Portekiz’de genel olarak insanı en çok şaşırtan şey bu kadar güzel manzaraların böylesine halka açık olması olabilir. Gustave Eiffel’in öğrencisi tarafından yapılmış Ponte de D. Luís, Gaia ile Porto’yu birbirine bağlayan üst tarafının araba trafiğine kapalı -yalnızca metro geçer- üzerinde yürüyebileceğiniz, fotoğraf çekebileceğiniz, şehri izlemek için en ideal yerlerden biri. Beş dakikalık bir tecrübe için teleferiğe para ödemenize hiç gerek olmadığını bağırır gibi. Eğer yükseklik korkunuz varsa 385 metre uzunluğunda ve 44 metre yüksekliğindeki köprünün üstüne yürümekte biraz zorlanabilirsiniz.
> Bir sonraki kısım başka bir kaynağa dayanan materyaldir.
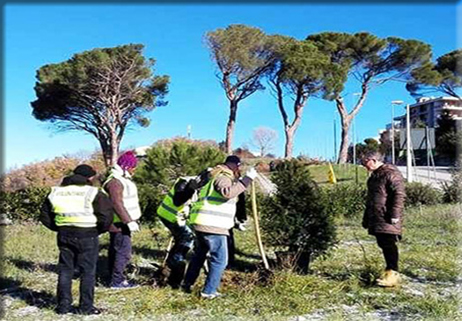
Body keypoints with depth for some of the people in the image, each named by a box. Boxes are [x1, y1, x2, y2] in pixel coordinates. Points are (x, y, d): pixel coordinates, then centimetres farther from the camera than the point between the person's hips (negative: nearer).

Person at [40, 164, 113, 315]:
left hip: (64, 236, 5)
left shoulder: (56, 192, 8)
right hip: (87, 237, -5)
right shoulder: (93, 193, -8)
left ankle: (63, 305, 20)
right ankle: (86, 306, 9)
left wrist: (59, 228, 17)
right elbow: (106, 215, -14)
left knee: (65, 270, 15)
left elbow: (45, 216, 12)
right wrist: (99, 230, 2)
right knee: (88, 272, 6)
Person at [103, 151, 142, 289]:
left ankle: (115, 278, 24)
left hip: (122, 224, 10)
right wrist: (129, 221, -26)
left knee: (115, 250, 15)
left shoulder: (123, 179, 15)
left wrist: (130, 220, 23)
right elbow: (117, 204, -25)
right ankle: (117, 281, -2)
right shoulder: (115, 181, -18)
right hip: (119, 224, -10)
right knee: (124, 251, -8)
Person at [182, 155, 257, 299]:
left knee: (199, 254, 24)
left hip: (202, 223, 10)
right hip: (213, 226, -10)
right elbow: (228, 193, -30)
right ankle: (209, 291, 4)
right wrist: (247, 179, -29)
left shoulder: (217, 177, 22)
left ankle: (187, 284, 34)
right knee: (219, 259, 0)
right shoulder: (223, 178, -10)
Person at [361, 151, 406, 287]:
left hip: (387, 219, -9)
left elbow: (399, 194, -16)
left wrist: (395, 214, -21)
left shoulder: (391, 173, -9)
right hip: (376, 219, 9)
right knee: (383, 245, 11)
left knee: (389, 244, -9)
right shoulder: (374, 176, 20)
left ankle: (393, 274, -6)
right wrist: (366, 218, 25)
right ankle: (389, 271, 20)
Lonely Planet’a göre dünyanın en güzel üç kitapçısından biri olan Livraria Lello, 1869 yılında inşa edilmiş, ahşap görünümlü iç dizaynı ve vitray tavanıyla Porto’nun en çok ziyaret edilen yerlerinden biri. Harry Potter’ın yazarı JK Rowling’in 1991- 1993 yıllarında ilham kaynağı olan kitapçı bu sebeple de çok meşhur. JK Rowling Harry Potter’ı yazarken yalnızca buradan değil, şehrin en eski kafelerinden biri olan Majestik Cafe’den ve bazı üniversite öğrencilerinin ‘traje academico’adındaki siyah pelerinli kıyafetleriden oldukça etkilenmiş. Üç yıl kadar önce ziyaretin ücretsiz olduğu kitapçıya girmek için artık bir bilet almanız ve kapısında uzun kuyruklar beklemeniz gerek.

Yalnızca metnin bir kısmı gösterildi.